Large Language Models for Geolocation Extraction in Humanitarian Crisis Response
G. Cafferata, T. Demarco, K. Kalimeri, Y. Mejova, M. G. Beiró
TL;DR
This work investigates reducing geographic and socioeconomic biases in humanitarian geolocation extraction by coupling few-shot LLM-based NER with a context-aware geolocation agent that leverages GeoNames and Pelias. The proposed four-step pipeline—document preprocessing, NER tagging, post-processing, and a LangChain-powered geolocator—achieves higher accuracy and more uniform performance across regions than traditional baselines, aided by an improved HumSet dataset with refined literal toponym annotations. Key findings show that LLM-based NER, especially with Markdown prompts, delivers strong recall, while the agent-based geolocator markedly improves exact and distance-based geocoding accuracy and reduces fairness disparities. The work argues for integrating responsible AI principles, prompt design, and continuous auditing to advance inclusive, transparent geospatial data systems for global crisis response, moving toward the goal of leaving no place behind in crisis analytics.
Abstract
Humanitarian crises demand timely and accurate geographic information to inform effective response efforts. Yet, automated systems that extract locations from text often reproduce existing geographic and socioeconomic biases, leading to uneven visibility of crisis-affected regions.

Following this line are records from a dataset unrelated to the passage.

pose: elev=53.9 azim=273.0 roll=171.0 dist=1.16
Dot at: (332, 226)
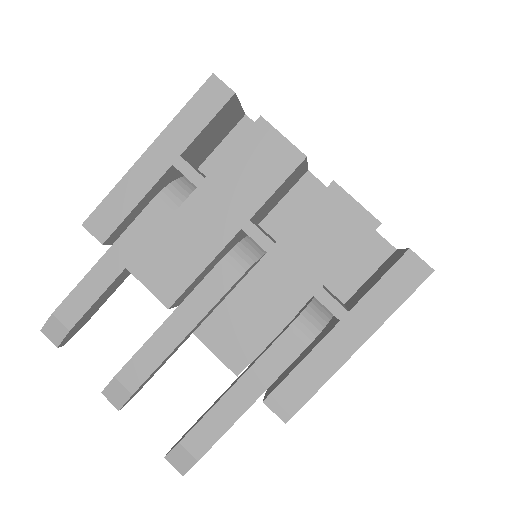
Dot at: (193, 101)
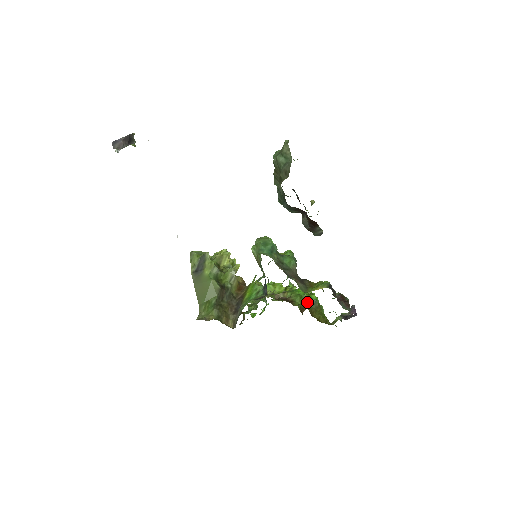
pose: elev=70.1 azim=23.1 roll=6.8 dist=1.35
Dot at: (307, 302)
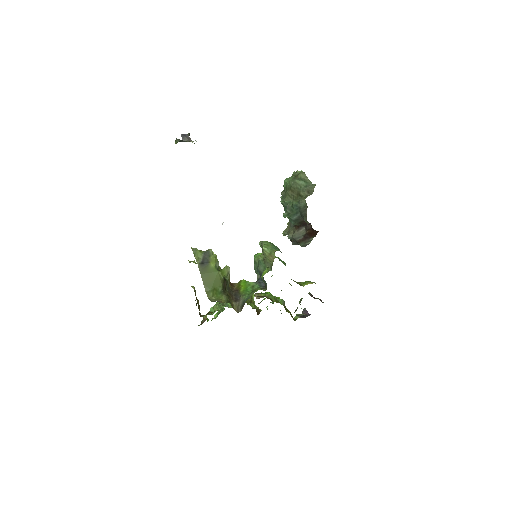
Dot at: (279, 301)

This paper investigates whether Large Language Models (LLMs) can address these geographic disparities in extracting location information from humanitarian documents. We introduce a two-step framework that combines few-shot LLM-based named entity recognition with an agent-based geocoding module that leverages context to resolve ambiguous toponyms. We benchmark our approach against state-of-the-art pretrained and rule-based systems using both accuracy and fairness metrics across geographic and socioeconomic dimensions. Our evaluation uses an extended version of the HumSet dataset with refined literal toponym annotations. Results show that LLM-based methods substantially improve both the precision and fairness of geolocation extraction from humanitarian texts, particularly for underrepresented regions. By bridging advances in LLM reasoning with principles of responsible and inclusive AI, this work contributes to more equitable geospatial data systems for humanitarian response, advancing the goal of leaving no place behind in crisis analytics.